▶ _Exercise_: Count the lines below that contain the string "slice". Case counts, so match it exactly, and reply with the number alone.

▶ _Input data_:
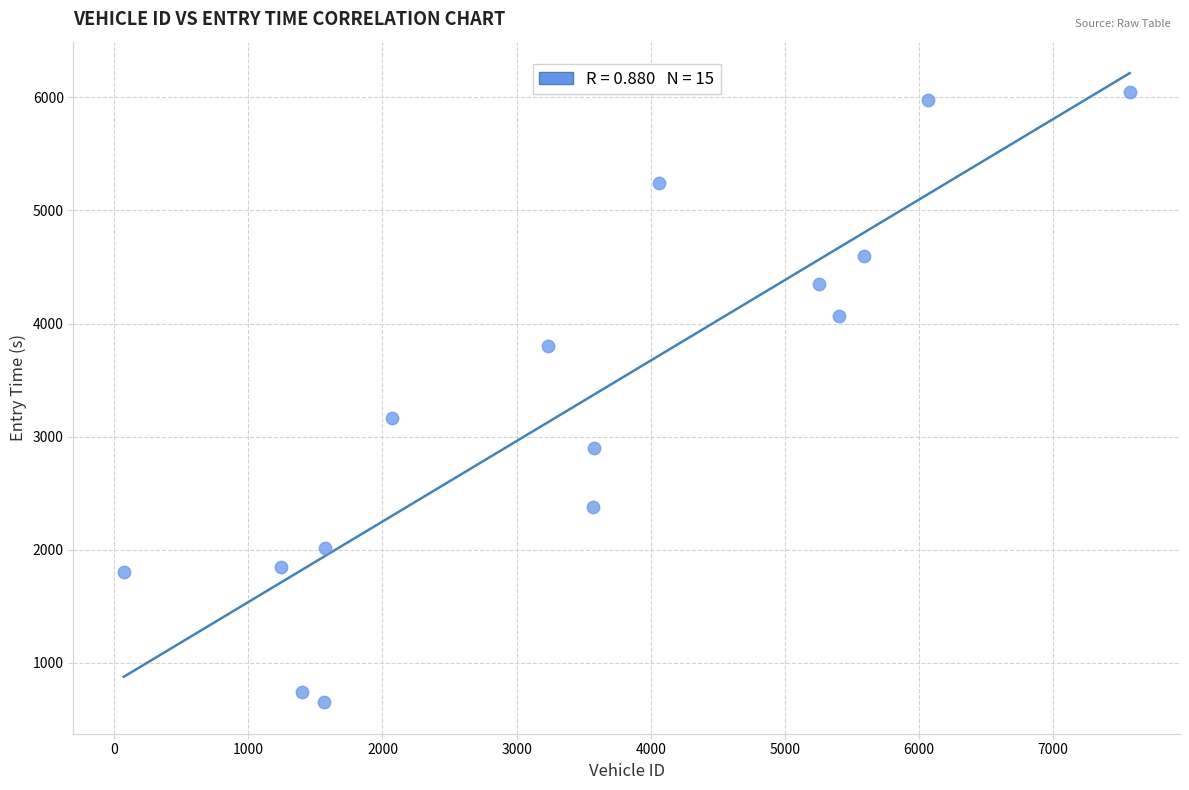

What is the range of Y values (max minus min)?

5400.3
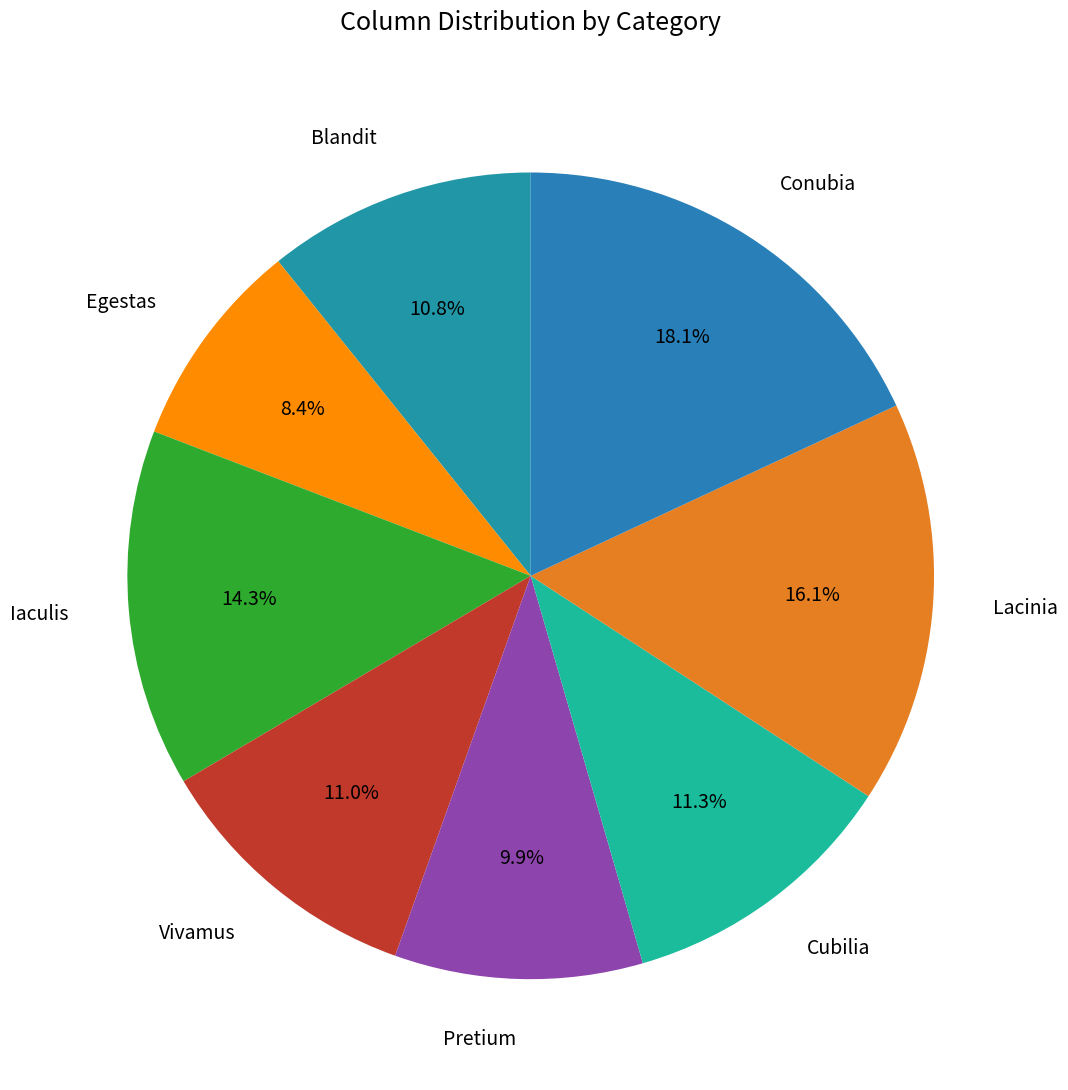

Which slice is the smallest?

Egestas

* * *

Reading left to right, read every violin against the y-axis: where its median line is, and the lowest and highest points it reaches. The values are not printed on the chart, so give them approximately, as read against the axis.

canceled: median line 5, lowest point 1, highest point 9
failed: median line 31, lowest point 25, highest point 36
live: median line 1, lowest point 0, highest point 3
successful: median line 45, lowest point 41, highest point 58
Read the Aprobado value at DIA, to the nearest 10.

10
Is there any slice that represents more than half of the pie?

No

▶ _Response to this exercise_: 2